Active inference generalizes and subsumes a variety of decision and control frameworks. Bellman-optimal policies in RL are recovered as a special case of EFE minimization under sharp preferences (Costa et al., 2020). Active inference can be viewed as a specific instance of control as inference (CaI), with key distinctions in how value is encoded—AIF absorbs goal structure into the generative model prior (reward as biased observations), while CaI uses auxiliary optimality variables (Millidge et al., 2020, Watson et al., 2020).

This tight relationship permits reinterpretation or reformulation of existing RL methods as active inference under appropriate generative model assumptions (Costa et al., 23 Jan 2024). The framework also naturally implements optimal Bayesian experimental design and information gain maximization by modulation of preference structure (Sajid et al., 2021).

Extensions to hybrid or contrastive objectives (e.g., contrastive AIF, (Mazzaglia et al., 2021)) and modular message-passing for chance-constrained design (Laar et al., 2021) further broaden the theoretical and applied reach of the paradigm.

7. Applications, Limitations, and Frontiers

Applications of active inference include:

Model-based RL benchmarks: Achieving or exceeding performance of standard RL methods on tasks such as CartPole, Acrobot, LunarLander, and continuous control domains (Millidge, 2019, Tschantz et al., 2019).
Robotics and adaptive control: End-to-end robot navigation with high-dimensional sensory streams, continuous learning in non-stationary environments, and resilient health monitoring in active digital twins (Çatal et al., 2020, Lanillos et al., 2021, Torzoni et al., 17 Jun 2025).
Biological cognition: Modeling of animal and human decision-making, self–other distinction, and hierarchical planning under uncertainty.
Statistical inference and active data collection: Application of active sampling and informative labeling for efficient inferential tasks using ML predictors (Zrnic et al., 5 Mar 2024).

Key limitations include tractability in very high-dimensional discrete spaces, the dependence on well-calibrated generative models, and unresolved issues in tuning precision parameters or efficiently integrating actions as variables in the generative model (Prakki, 30 Sep 2024, Lanillos et al., 2021). Open research areas include biologically plausible neural dynamics, scalable planning with non-stationary or partially observable data, and the ongoing refinement of model parameter learning in lifelong settings.

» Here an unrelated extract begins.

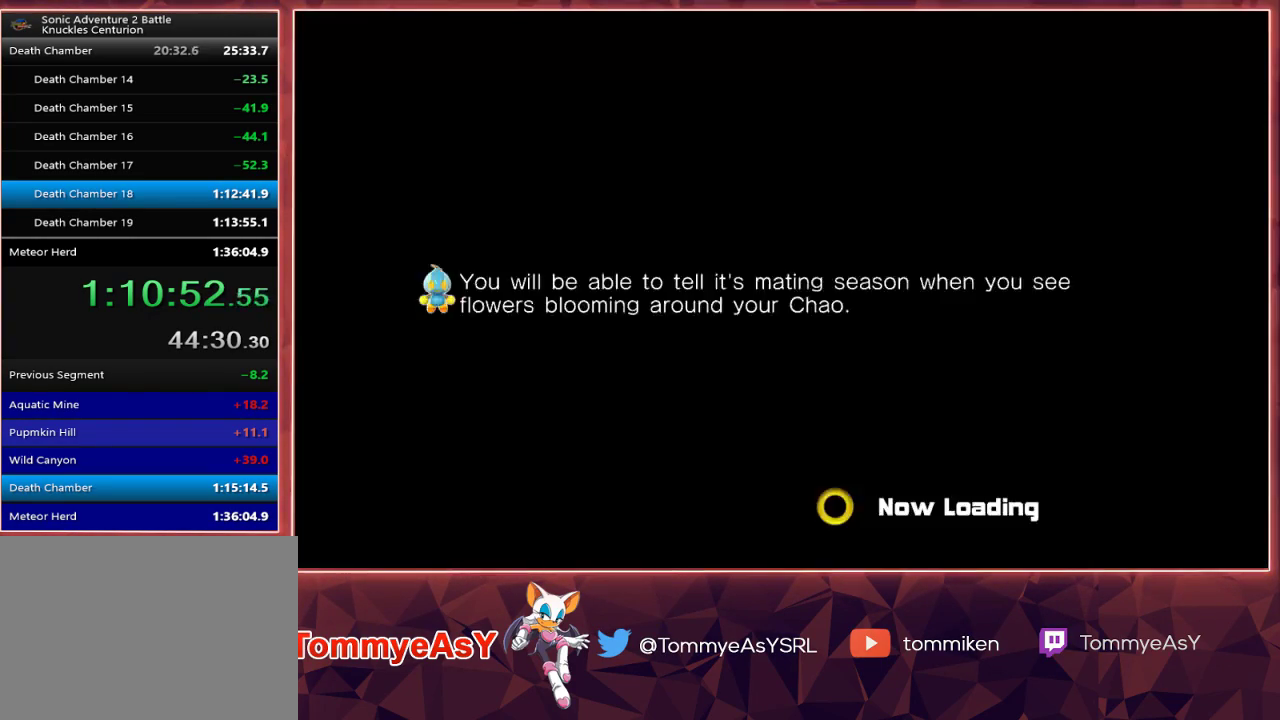
{"buttons": [], "left_stick": "center", "right_stick": "center", "events": []}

In summary, active inference provides a comprehensive, mathematically unified framework for agency in uncertain environments, integrating perception, learning, exploration, and goal-directed planning under the prescription of variational free energy minimization. Its relevance spans computational neuroscience, machine learning, robotics, and scientific inference, and it is positioned as a universal, explainable, and adaptive alternative to modular, reward-based control paradigms.